I'm worth it, I'm worth it, I'm worth it...
She said a few other things that really made sense but I'll keep those to myself for now. Just having a non-biased 3rd person to talk to was so refreshing.
Tuesday, November 26, 2013
Last week I tried yoga for the first time ever. I really didn't like it. I struggled throughout the entire class and was getting confused by all the pose names and the instructors constant nagging about our breathing. She kept telling us to relax our mind, but I was too focused on breathing at the right to relax!
I told my friend that the old me would have walked out of there saying, "I can't do it, I'm never doing it again." But instead I told myself, "It's the first time, of course those poses are going to be hard to hold. Try is a few times more and if you still can't get it then you can walk away." I'm so glad I listened to myself this time, because today I greatly enjoyed it!
The poses were easier to hold and I was able to sink down into the stretches. My breathing-movement coordination was much better, which allowed me to relax. I felt more stable and centered. She did a lot more stretching this time too which I loved! I love love love to stretch. I'm still a little sore from yesterday's KB/TRX suspension class, so those stretches felt that much better. I was so nice and open by the end of the class. So nice. I didn't even know that 45minutes had passed. It felt like 15!
I'm so proud of myself for sticking with it. I can't wait to do it again next week. Who knows, maybe I'll ask Santa for a yoga DVD so I can do it at home while my son takes a nap.
I hope you all have a wonderful Thanksgiving!
Thursday, October 24, 2013
I'm just going to say it, I look good today! I'm wearing a new sweater top, jeans, and trendy brown boots. I've been getting lots of attention today, and I have to say it's creeping me out a bit.
The most startling comments I received were actually from my trainer. He ran into me in the building lobby as I was coming down for gym class. He stopped moving in the direction he was moving in and came over real close to me and said, "Damn, Jhana, you look good. I didn't even recognize you. I thought Oh my God who is that foxy lady?" He went on for another 60 seconds in the middle of the lobby. All I could think to do was smile at his compliments and say, "thank you, " and hope that my face wasn't too red. I thought he was done, but when I entered the gym for class he immediately approached me again and started rattling off compliments again! He congratulated me on losing the weight I've lost and sticking with it. THAT I can understand and appreciate, but some of his comments, while flattering, made me feel alittle uncomfortable.
I told a friend, Ben, at work about what happened. I immediately regretted it. As soon as I told Ben about the trainers' comments I saw his eyes scan me from head to toe before he said, "well, your ensemble is pretty rockin' today." EEEK! He did agree that the trainer was out of line and that I'm not the only one to complain about his crudeness.
I appreciate trainers and friends who tell me I look good and that all my hard work is paying off, but there is a line.

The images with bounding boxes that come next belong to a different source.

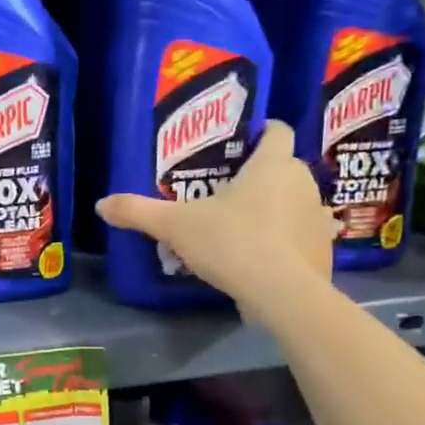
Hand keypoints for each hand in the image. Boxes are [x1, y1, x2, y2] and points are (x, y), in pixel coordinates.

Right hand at [96, 120, 336, 321]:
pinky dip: (288, 240)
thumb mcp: (175, 226)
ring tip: (246, 223)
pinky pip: (304, 235)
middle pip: (284, 167)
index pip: (277, 131)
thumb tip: (101, 204)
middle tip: (228, 189)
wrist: (283, 294)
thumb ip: (139, 212)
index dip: (261, 131)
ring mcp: (316, 217)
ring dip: (278, 207)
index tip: (242, 141)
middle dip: (262, 174)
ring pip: (297, 201)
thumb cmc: (232, 243)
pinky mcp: (323, 250)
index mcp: (271, 165)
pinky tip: (266, 255)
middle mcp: (302, 183)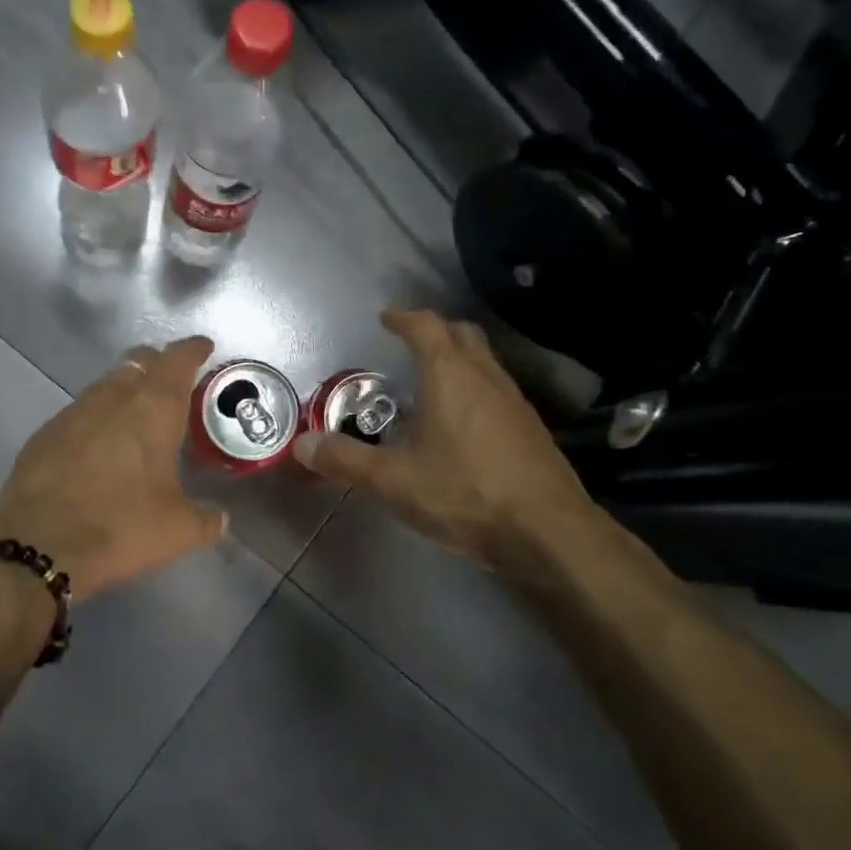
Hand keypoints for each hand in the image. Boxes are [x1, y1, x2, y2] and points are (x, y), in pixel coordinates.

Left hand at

So what am I going to do about it?
I may tell Abby, the gym director about his behavior or I'll just chalk it up to the trainer trying to do his job by boosting the confidence of his clients. As for my friend, we had a good laugh about it.
Tomorrow is my friend, Caitlins', wedding. I'm singing two pieces and I'm so nervous. I'm sure I'll sing it fine. I'm rehearsing with the organist tonight. I'm mostly nervous about how I'll look. My goal was to be close to 165lbs by her wedding, but with the furlough I'll be lucky if I'm back down to 172lbs (pre-furlough weight). At least I'm lighter than I was at my own wedding 3 years ago :) Gosh, I can't believe it has only been 3 years. It feels like 5! lol.